Page-level text extractions:
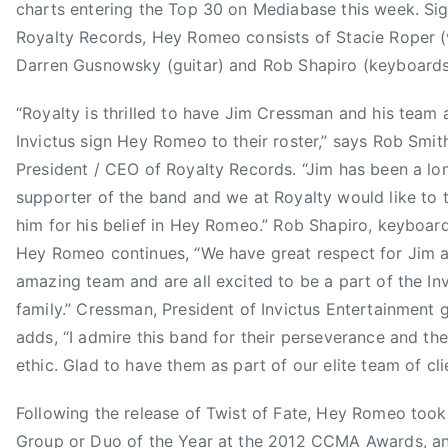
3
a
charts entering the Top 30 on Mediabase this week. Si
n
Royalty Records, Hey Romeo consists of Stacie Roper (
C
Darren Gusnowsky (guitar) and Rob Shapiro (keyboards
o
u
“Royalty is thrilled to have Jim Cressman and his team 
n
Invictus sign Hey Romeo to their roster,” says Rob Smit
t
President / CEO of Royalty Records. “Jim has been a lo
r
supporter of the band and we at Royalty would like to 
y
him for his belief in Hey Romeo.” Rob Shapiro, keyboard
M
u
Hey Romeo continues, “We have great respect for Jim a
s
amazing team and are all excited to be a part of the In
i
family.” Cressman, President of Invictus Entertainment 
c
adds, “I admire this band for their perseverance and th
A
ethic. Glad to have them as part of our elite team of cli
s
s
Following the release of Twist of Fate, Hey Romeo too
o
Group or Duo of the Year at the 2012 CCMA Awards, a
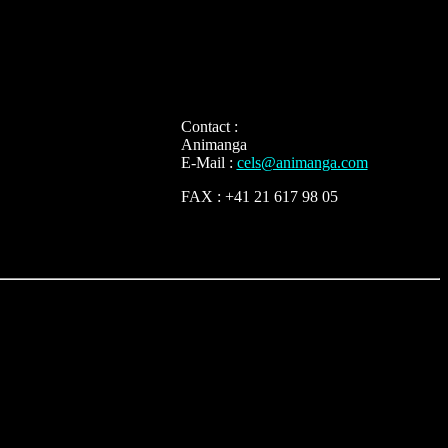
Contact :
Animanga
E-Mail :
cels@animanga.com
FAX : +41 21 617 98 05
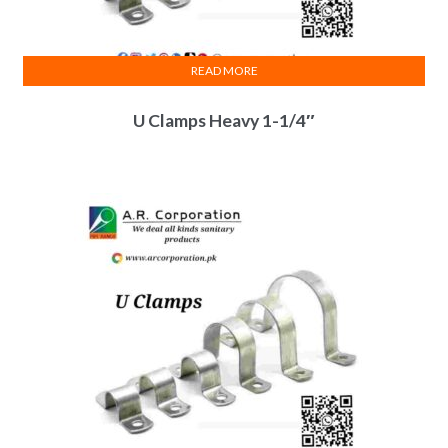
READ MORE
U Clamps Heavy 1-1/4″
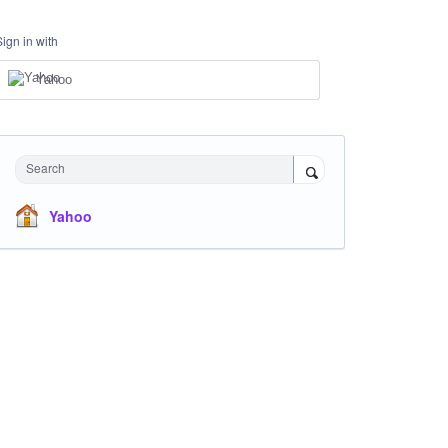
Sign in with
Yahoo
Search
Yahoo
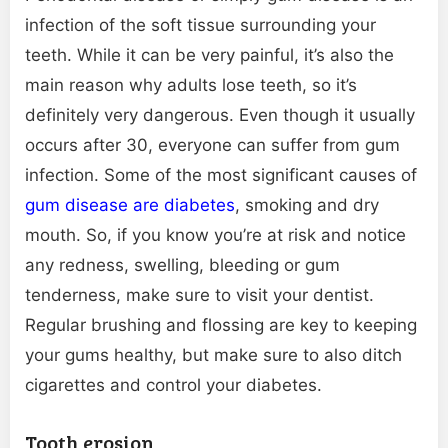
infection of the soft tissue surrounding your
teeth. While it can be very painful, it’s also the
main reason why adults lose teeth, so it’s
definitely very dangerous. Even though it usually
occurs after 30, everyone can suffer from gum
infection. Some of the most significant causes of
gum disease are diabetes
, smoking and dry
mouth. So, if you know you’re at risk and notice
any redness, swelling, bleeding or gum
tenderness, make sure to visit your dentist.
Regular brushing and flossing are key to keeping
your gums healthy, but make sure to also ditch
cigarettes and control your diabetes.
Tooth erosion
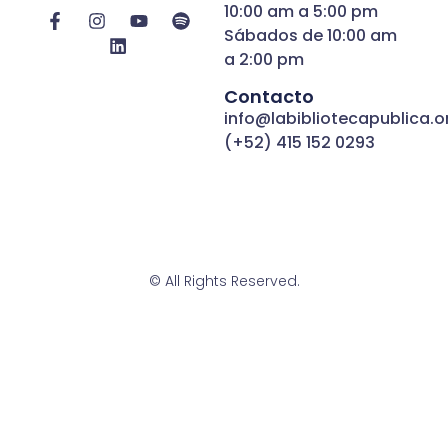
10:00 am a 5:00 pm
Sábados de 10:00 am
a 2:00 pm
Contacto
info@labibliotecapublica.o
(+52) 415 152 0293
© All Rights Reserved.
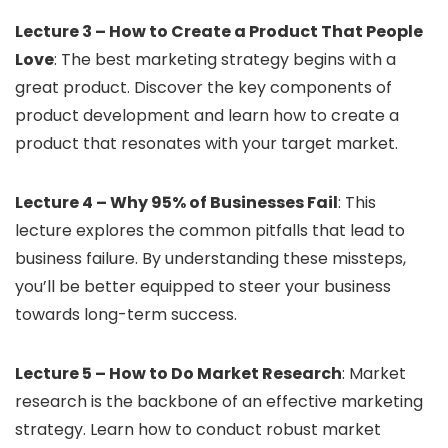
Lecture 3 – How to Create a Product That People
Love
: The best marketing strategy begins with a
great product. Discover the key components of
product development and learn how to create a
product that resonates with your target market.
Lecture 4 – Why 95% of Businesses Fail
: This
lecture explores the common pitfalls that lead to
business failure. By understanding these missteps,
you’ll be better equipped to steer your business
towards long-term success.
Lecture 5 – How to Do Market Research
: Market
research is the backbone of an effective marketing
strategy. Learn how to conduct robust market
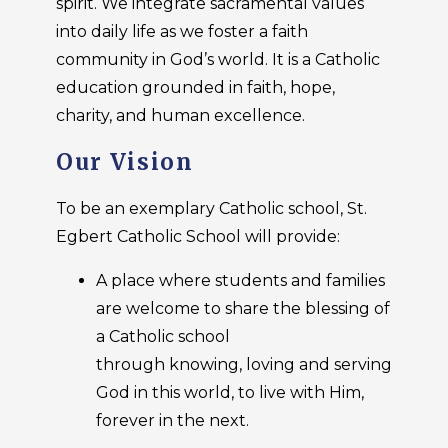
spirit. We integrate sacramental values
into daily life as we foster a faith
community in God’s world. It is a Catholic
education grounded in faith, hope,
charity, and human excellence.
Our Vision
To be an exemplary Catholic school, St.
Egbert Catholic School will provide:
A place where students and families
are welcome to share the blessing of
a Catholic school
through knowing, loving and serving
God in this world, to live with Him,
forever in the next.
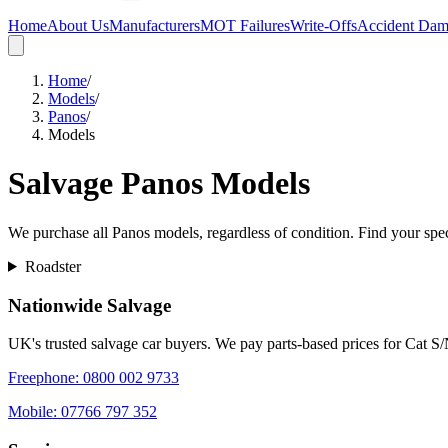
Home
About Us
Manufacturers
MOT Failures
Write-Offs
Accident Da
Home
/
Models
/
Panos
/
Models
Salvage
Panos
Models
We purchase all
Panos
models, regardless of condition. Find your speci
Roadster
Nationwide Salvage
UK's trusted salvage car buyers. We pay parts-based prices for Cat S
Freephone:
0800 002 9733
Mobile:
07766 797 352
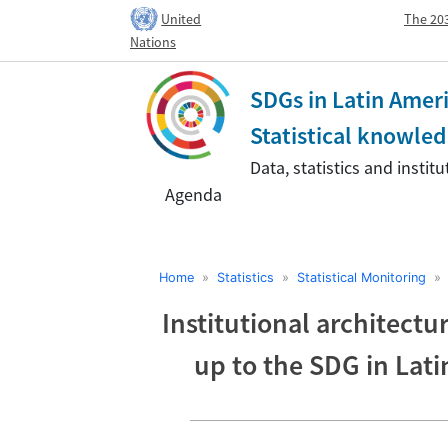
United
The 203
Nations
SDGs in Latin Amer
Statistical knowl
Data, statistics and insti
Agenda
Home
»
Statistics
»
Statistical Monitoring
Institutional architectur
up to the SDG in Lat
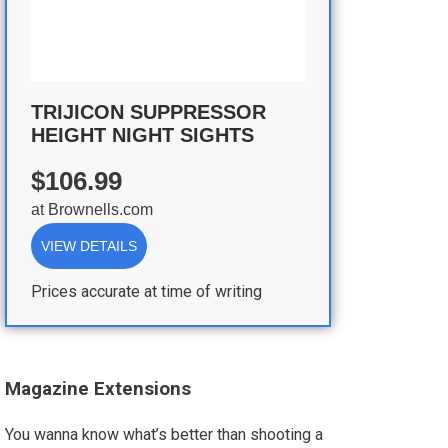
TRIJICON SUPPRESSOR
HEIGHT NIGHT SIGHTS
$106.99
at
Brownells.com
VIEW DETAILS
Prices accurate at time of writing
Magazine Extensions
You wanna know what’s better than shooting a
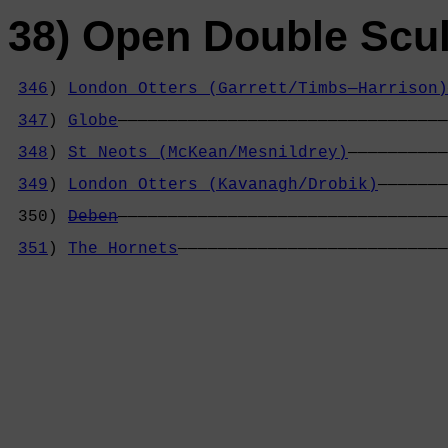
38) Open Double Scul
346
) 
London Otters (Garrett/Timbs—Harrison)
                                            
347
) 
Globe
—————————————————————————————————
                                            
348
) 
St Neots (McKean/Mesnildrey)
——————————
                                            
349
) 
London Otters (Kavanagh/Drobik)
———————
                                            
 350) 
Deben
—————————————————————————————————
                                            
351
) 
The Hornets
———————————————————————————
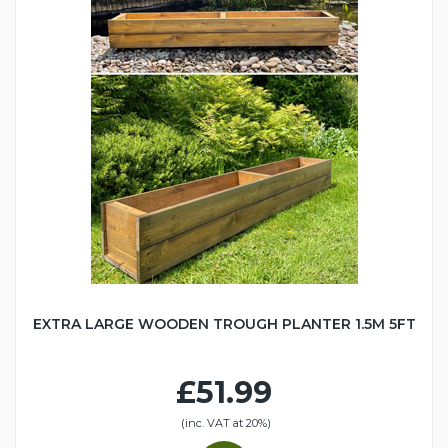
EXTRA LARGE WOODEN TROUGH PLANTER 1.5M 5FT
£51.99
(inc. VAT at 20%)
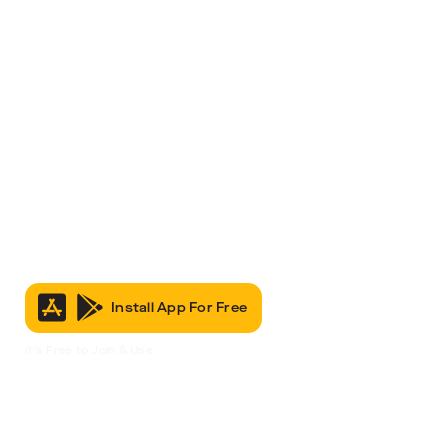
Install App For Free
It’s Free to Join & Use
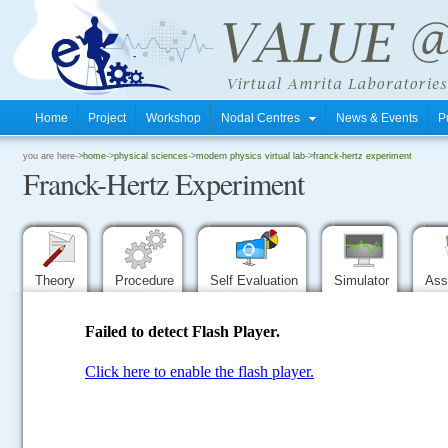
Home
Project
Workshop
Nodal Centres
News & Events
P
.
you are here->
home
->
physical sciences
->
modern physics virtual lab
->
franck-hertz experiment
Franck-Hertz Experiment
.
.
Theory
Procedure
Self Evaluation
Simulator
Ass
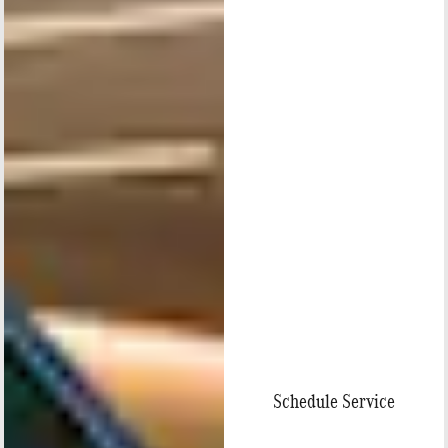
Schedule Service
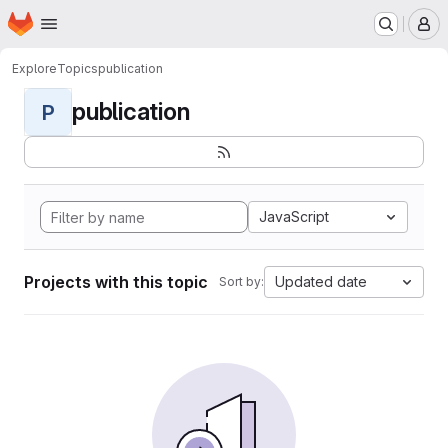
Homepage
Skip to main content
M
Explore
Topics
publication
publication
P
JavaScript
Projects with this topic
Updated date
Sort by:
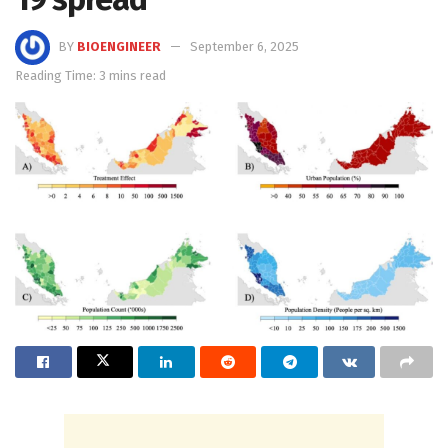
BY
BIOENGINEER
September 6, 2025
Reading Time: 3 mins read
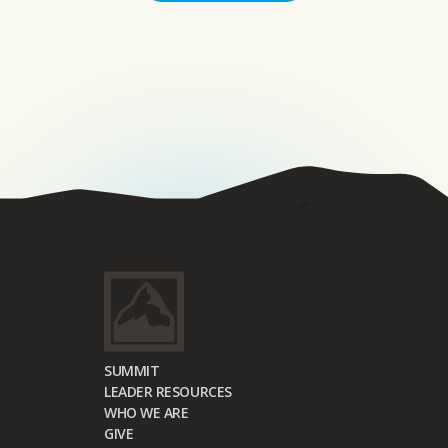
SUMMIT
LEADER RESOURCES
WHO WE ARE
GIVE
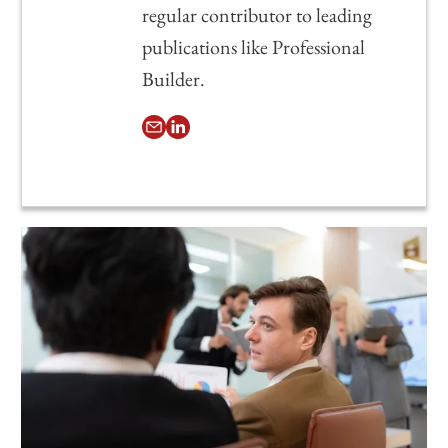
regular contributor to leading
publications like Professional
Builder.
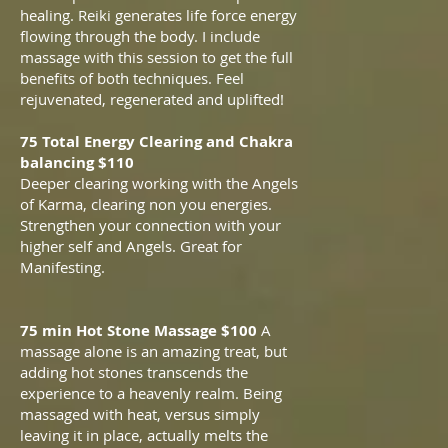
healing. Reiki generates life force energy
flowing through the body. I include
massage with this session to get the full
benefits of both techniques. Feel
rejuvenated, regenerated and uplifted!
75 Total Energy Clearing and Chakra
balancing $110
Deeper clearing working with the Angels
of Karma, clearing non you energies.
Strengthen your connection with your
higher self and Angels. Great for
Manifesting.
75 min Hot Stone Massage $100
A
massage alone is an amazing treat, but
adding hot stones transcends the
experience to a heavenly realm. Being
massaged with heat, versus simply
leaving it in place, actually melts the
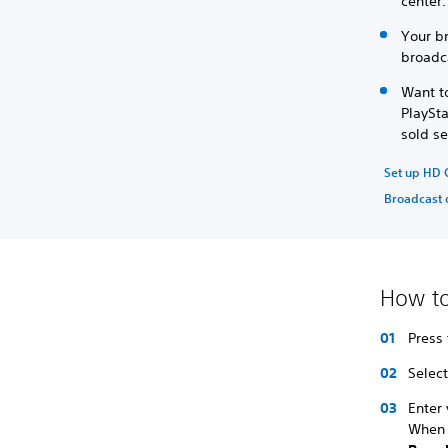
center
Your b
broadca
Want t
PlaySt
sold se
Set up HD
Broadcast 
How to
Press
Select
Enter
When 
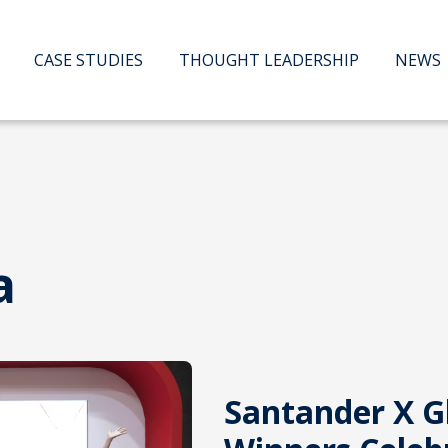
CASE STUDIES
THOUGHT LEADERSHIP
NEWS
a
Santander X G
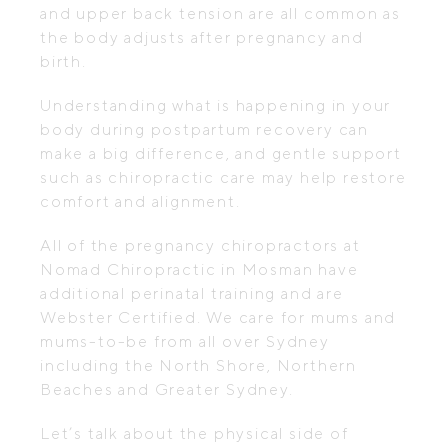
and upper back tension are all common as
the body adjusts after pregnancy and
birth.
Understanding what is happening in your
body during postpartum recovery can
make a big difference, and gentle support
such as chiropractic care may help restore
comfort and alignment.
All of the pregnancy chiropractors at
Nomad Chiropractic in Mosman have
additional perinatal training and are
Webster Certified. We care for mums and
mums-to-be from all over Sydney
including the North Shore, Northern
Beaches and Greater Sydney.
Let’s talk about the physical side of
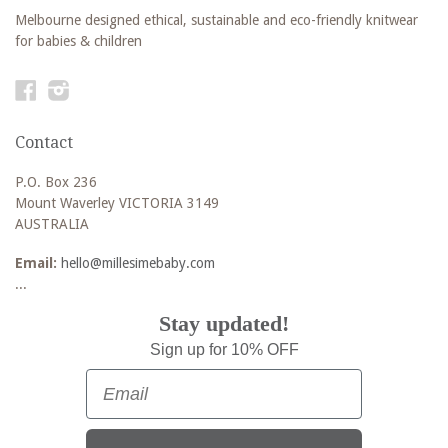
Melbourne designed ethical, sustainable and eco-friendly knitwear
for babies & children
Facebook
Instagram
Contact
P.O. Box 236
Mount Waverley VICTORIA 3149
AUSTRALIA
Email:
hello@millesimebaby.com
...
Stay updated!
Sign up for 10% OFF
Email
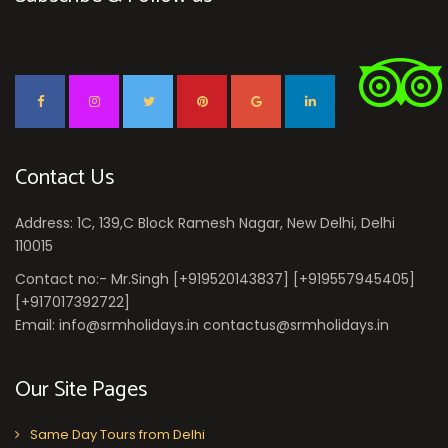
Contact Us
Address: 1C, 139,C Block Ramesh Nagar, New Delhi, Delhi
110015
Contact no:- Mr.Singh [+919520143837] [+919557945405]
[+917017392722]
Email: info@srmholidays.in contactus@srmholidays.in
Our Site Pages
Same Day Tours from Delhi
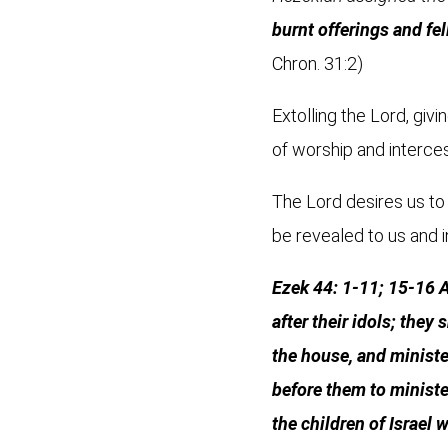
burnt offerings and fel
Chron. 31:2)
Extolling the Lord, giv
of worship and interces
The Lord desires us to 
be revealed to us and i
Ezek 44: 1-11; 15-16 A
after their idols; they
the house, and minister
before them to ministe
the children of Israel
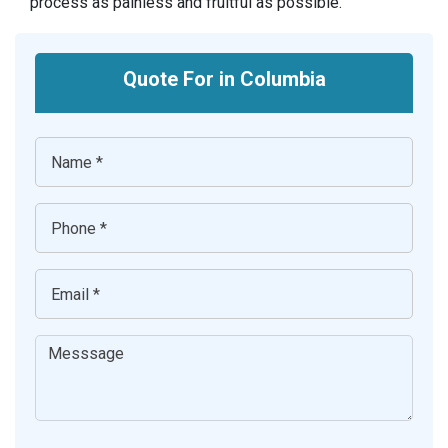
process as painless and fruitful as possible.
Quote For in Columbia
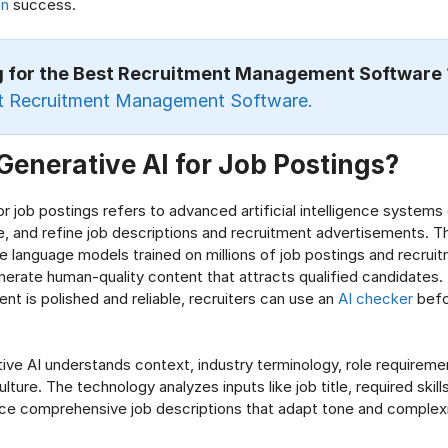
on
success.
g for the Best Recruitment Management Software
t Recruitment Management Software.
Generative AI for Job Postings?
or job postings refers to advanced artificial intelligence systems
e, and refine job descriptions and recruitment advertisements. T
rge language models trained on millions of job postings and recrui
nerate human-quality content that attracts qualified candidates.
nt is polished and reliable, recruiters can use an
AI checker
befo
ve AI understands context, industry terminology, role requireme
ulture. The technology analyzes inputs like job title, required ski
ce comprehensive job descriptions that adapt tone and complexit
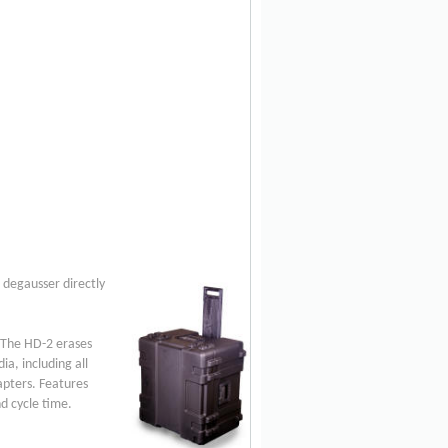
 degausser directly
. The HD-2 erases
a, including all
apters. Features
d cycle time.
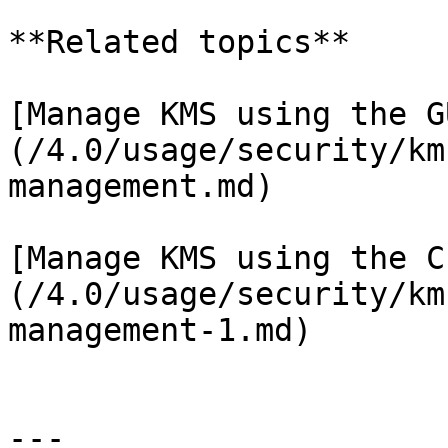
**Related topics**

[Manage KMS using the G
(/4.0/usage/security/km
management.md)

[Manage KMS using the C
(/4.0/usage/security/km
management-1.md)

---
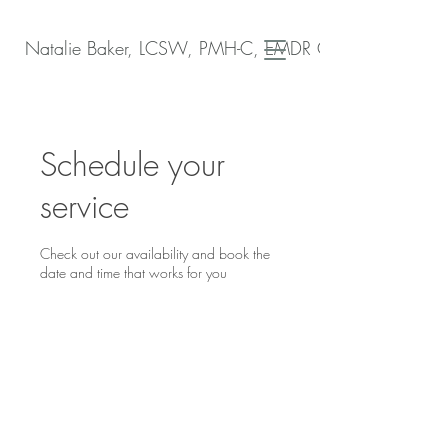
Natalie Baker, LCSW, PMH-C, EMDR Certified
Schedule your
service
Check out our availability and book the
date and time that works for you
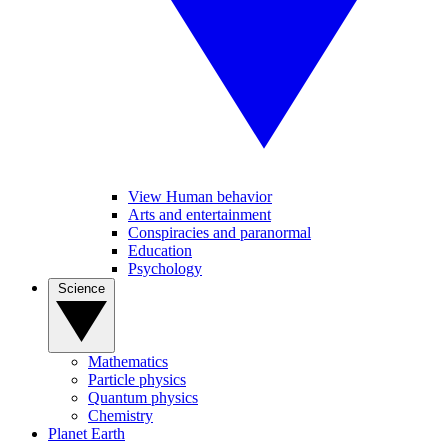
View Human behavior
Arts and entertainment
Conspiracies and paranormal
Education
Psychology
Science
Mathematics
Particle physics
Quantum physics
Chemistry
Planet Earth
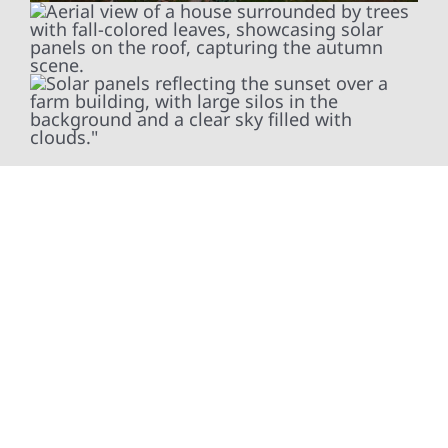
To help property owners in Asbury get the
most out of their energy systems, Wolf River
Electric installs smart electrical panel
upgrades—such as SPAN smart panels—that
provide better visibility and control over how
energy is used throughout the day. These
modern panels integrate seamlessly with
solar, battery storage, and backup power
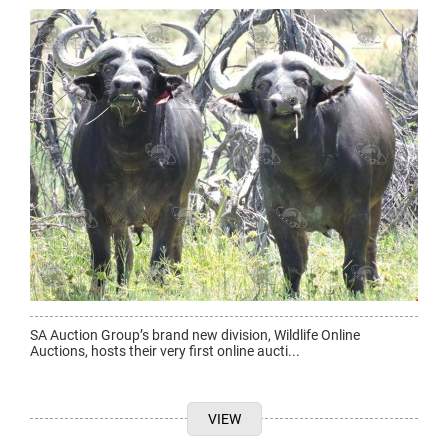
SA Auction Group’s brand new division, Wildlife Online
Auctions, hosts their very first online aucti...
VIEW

WORK TASK: From the records above, copy exactly the stretch from the line holding "Sign up for 10% OFF" through the line holding "ulture. The technology", both ends included, without the pictures.

ANSWER BOX:
Sign up for 10% OFF
Email
Contact Us
Address: 1C, 139,C Block Ramesh Nagar, New Delhi, Delhi
110015
Contact no:- Mr.Singh [+919520143837] [+919557945405]
[+917017392722]
Email: info@srmholidays.in contactus@srmholidays.in
Our Site Pages
Same Day Tours from Delhi
burnt offerings and fel
Chron. 31:2)
Extolling the Lord, giv
of worship and interces
The Lord desires us to 
be revealed to us and i
Ezek 44: 1-11; 15-16 A
after their idols; they
the house, and minister
before them to ministe
the children of Israel
process as painless and fruitful as possible.
Quote For in Columbia
on
success.
g for the Best Recruitment Management Software
t Recruitment Management Software.
Generative AI for Job Postings?
or job postings refers to advanced artificial intelligence systems
e, and refine job descriptions and recruitment advertisements. T
rge language models trained on millions of job postings and recrui
nerate human-quality content that attracts qualified candidates.
nt is polished and reliable, recruiters can use an
AI checker
befo
ve AI understands context, industry terminology, role requireme
ulture. The technology analyzes inputs like job title, required ski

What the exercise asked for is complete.